Bioshock: Early Review

I haven't finished the game, yet: I think I'm 70-80% through it. Keeping that in mind... and keeping in mind the fact that System Shock II (SS2) is in my top three...

"Does it deserve a perfect score?"

Well, putting aside the fact that there shouldn't be such a thing as a perfect score - or even a score - no, it doesn't. So far.

It is a very good game. The presentation is incredible, the gameplay is relatively deep, the balance feels pretty good...

But I can't ignore the flaws. Here are the ones I noticed so far, in ascending importance:

The level design is... mediocre. I mean, it looks good, but if you compare these levels to SS2, you'll see that they are inferior. SS2 used corridors, large chambers, and lots and lots of side rooms. This game uses all of these things as well, except it's linear. You don't walk down a hall and duck into all the side rooms. You move from point A to point B. Occasionally there will be a major side route to pick up a specific item, but it's not the same as having a dozen suites lining the corridor. In my opinion, this makes the game world feel very transparent.

The enemy is design is... mediocre.
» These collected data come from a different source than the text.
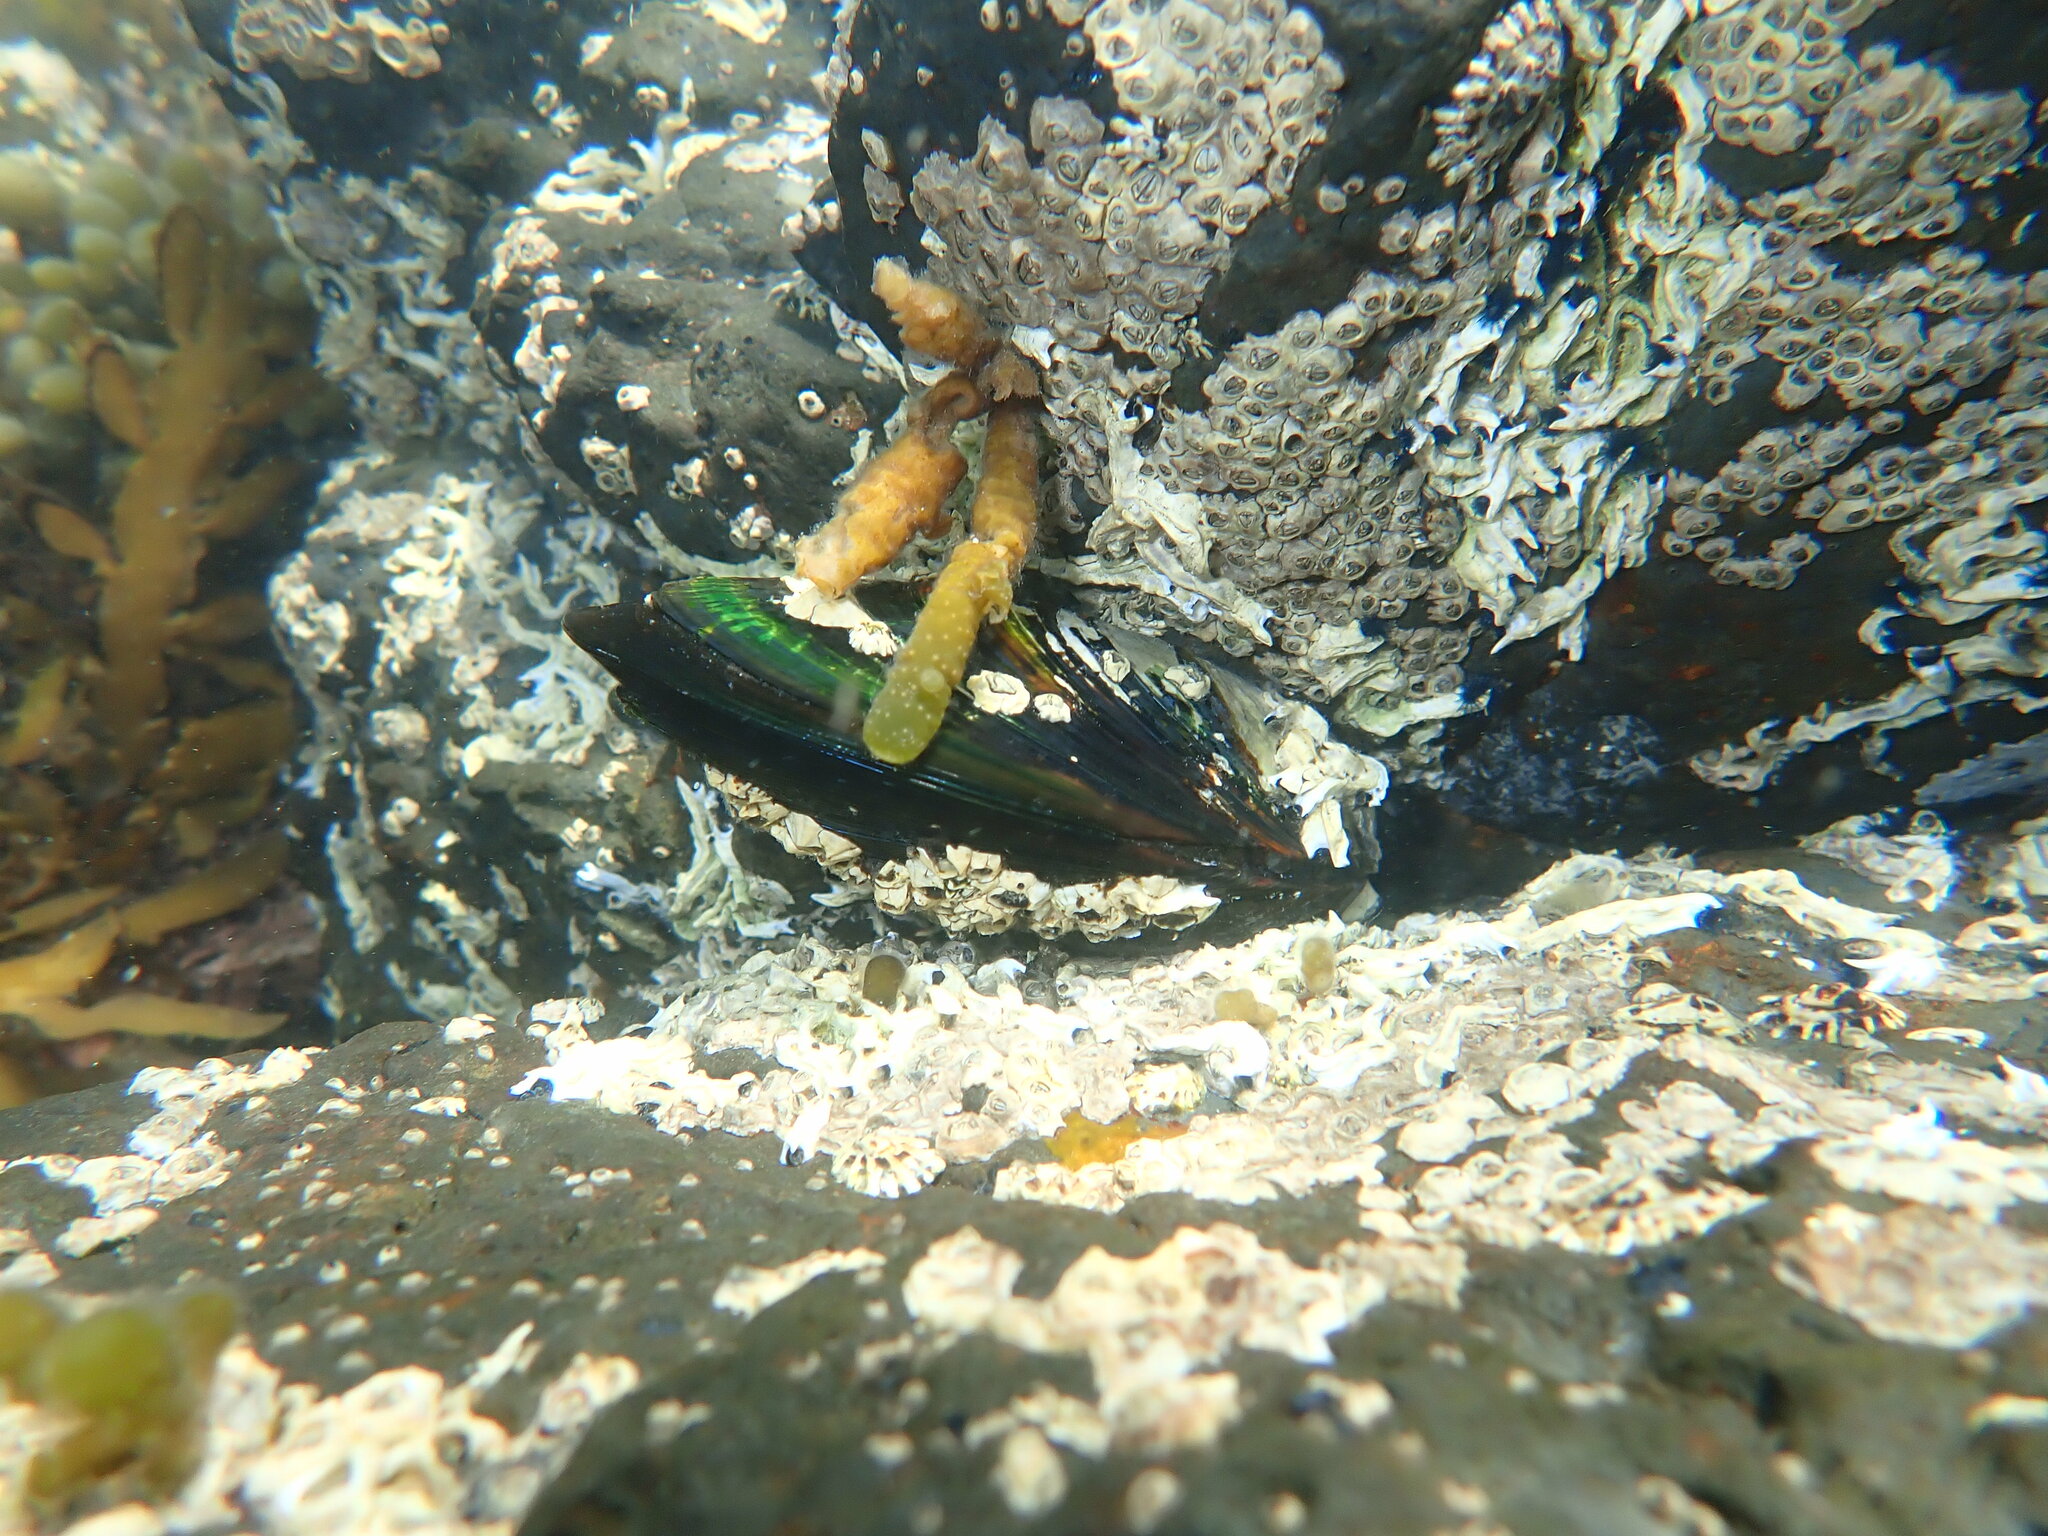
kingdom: Animalia
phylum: Mollusca
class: Bivalvia
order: Mytilida
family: Mytilidae
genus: Perna
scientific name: Perna canaliculus
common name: New zealand greenshelltm
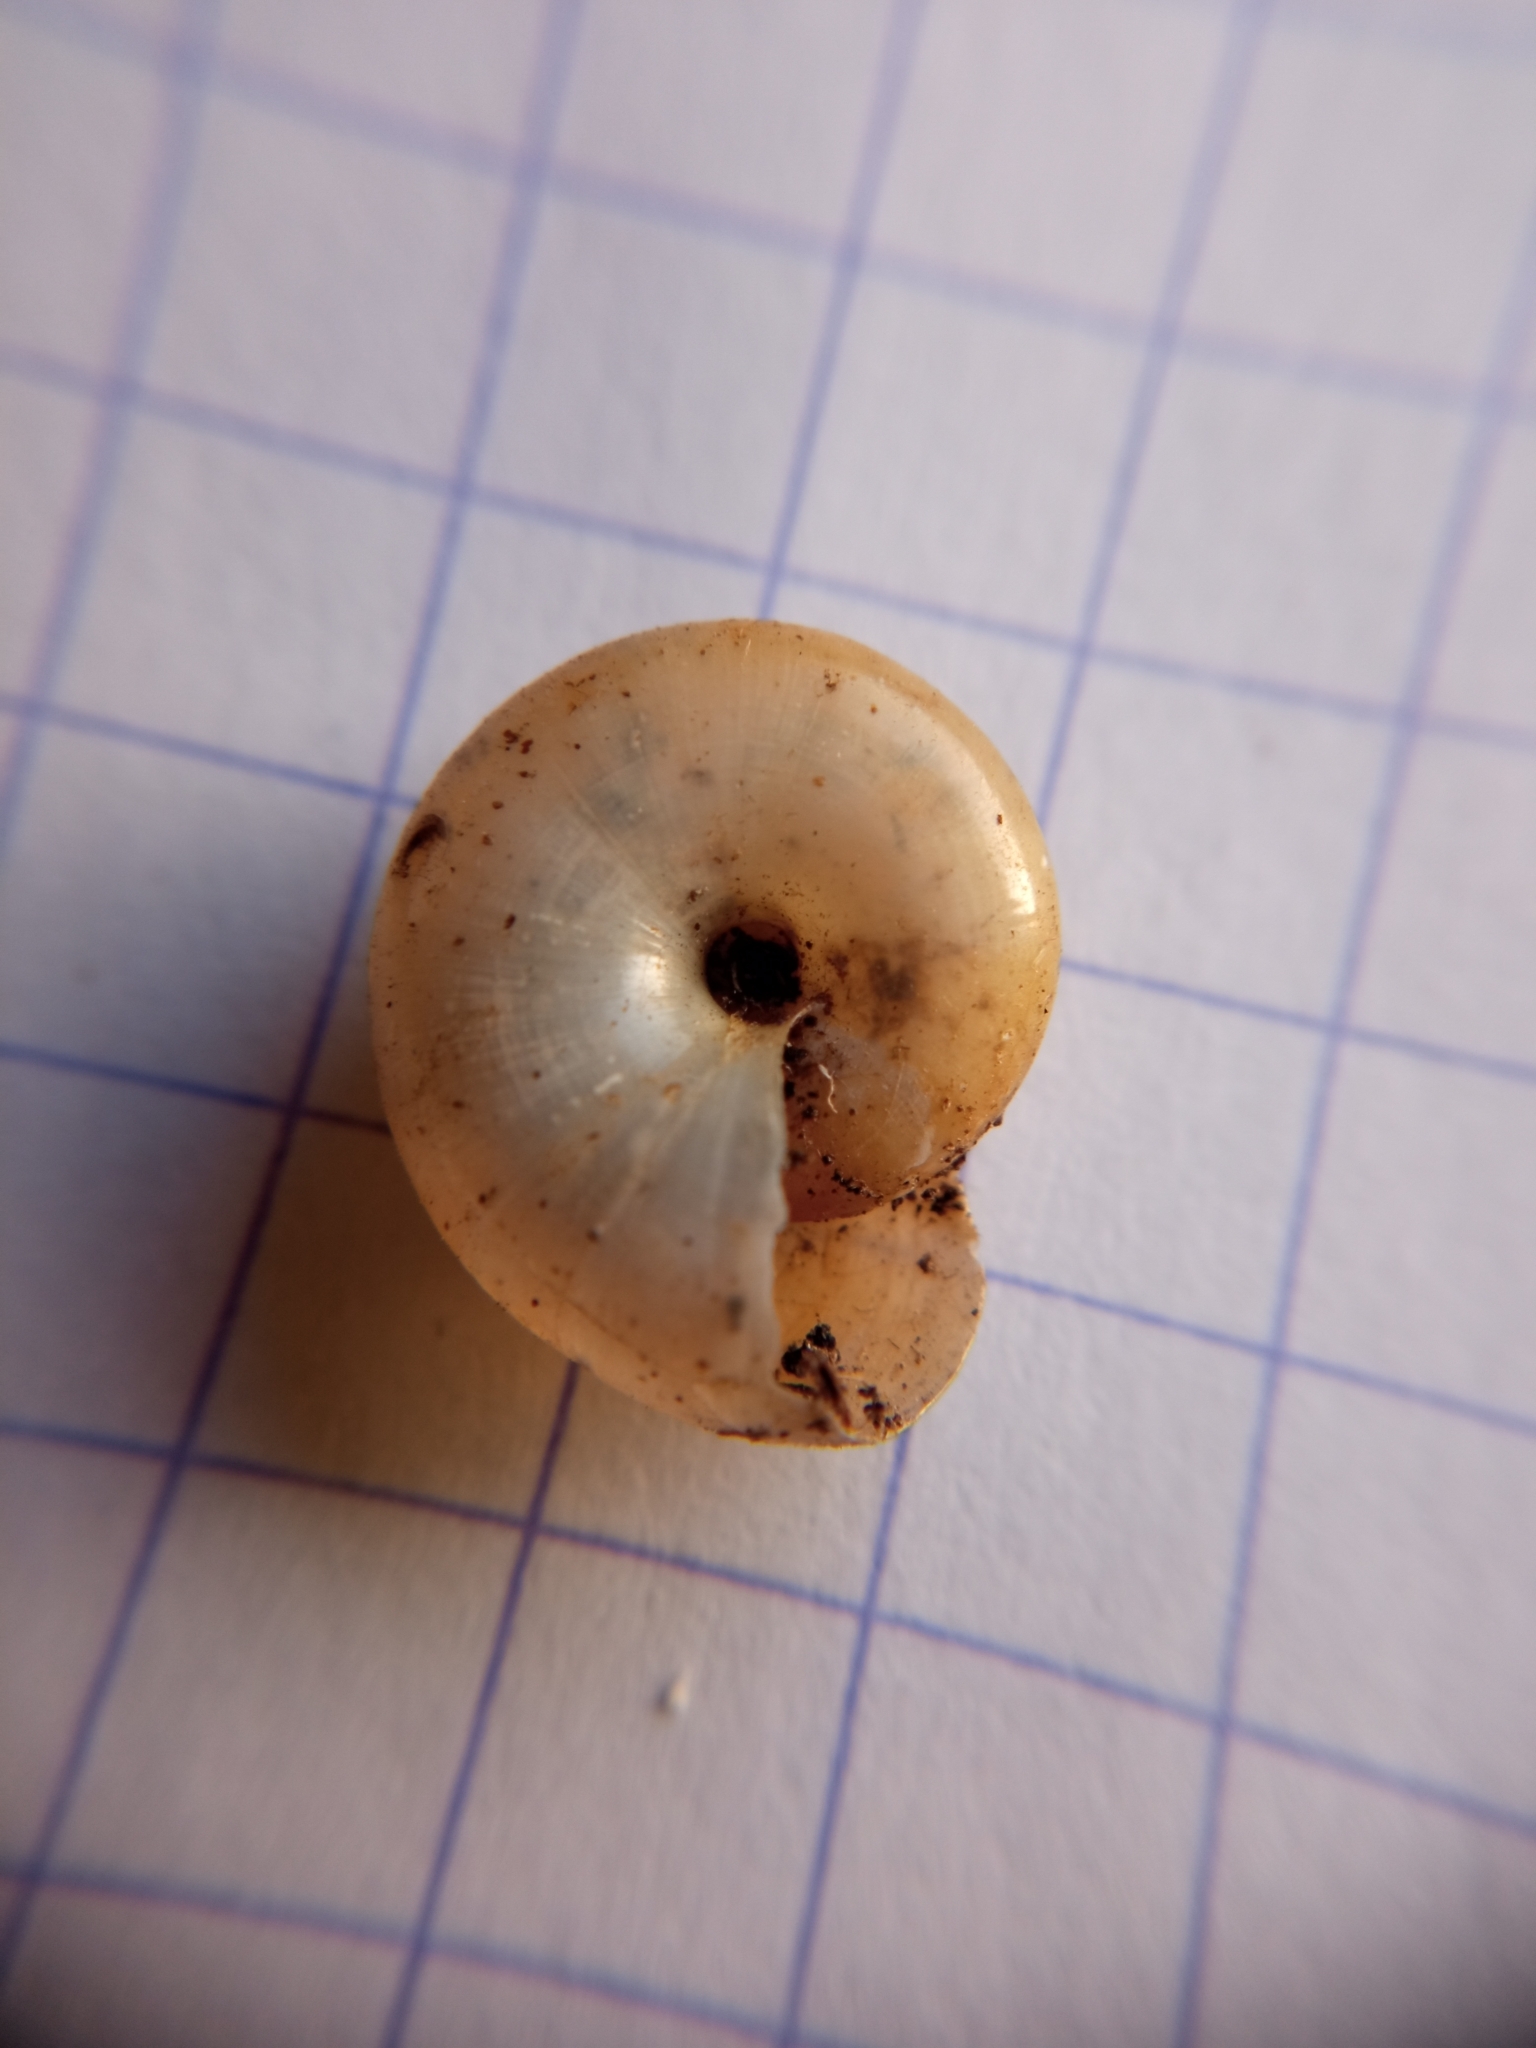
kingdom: Animalia
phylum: Mollusca
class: Gastropoda
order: Stylommatophora
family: Oxychilidae
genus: Oxychilus
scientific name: Oxychilus draparnaudi
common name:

So far, their best enemy design is the big daddy, and in all honesty, he's not cool enough to hold the entire game up on his own. All the other enemies are zombies with various kinds of weapons. There's a really boring teleporting zombie, too. Ooh.

The game is not fucking scary. At all. I was a little worried initially, but then I fought my first big daddy and got my ass killed. There is absolutely zero penalty for death, which means the tension went away. I got in the habit of resigning myself to multiple deaths per big daddy - that's not the way a scary game works.

Lastly, the writing is mediocre. While the method of presenting the writing (journals) is excellent, and the voice acting is excellent, the writing itself is horrifyingly flabby. It slobbers its way through whatever the local plot is, painfully landing on every point that needs to be made, and never wandering. The first one or two journals I find in an area are interesting, but the next fifteen keep hitting the same plot at a positively slothlike pace, making sure nothing goes unexplained.

The actual radio communications are also rather clumsily timed. It's too pat, too unrealistic.

Compare this to SS2, where the journals were fragmentary snippets on a dozen different plot lines. Nothing was fully explained, nothing was labored upon, the writing was lean and sharp. SHODAN's radio communications went on and on in a realistic manner - it gave the impression she was really paying attention to you, unlike the characters in Bioshock, who apparently only pay attention to you when you're about to do something momentous.

I know that a lot of people are going to be irritated by my review, but so far I haven't found the game to be worth a perfect. It's good, definitely play it. The fiction is interesting (although a rather painful farce), the world is well-defined... but I was a little disappointed.

How do you like it?

2 comments:

Eric Poulton said...

I definitely agree about the Vitachambers robbing the game of any tension. I went through the same thing where the game started off scary, right up until I realised there were no failure conditions.

I was really feeling disappointed that one design decision could diminish a game so much, so I decided to play on the honour system and reload the game myself every time I died. The difference was incredible and the game is so much more enjoyable.

Craig Perko said...

That's pretty much what I've been trying to do, but the game is definitely built such that some situations will kill me: the "boss battles", for example.

Even with that, I still don't find the game scary, though.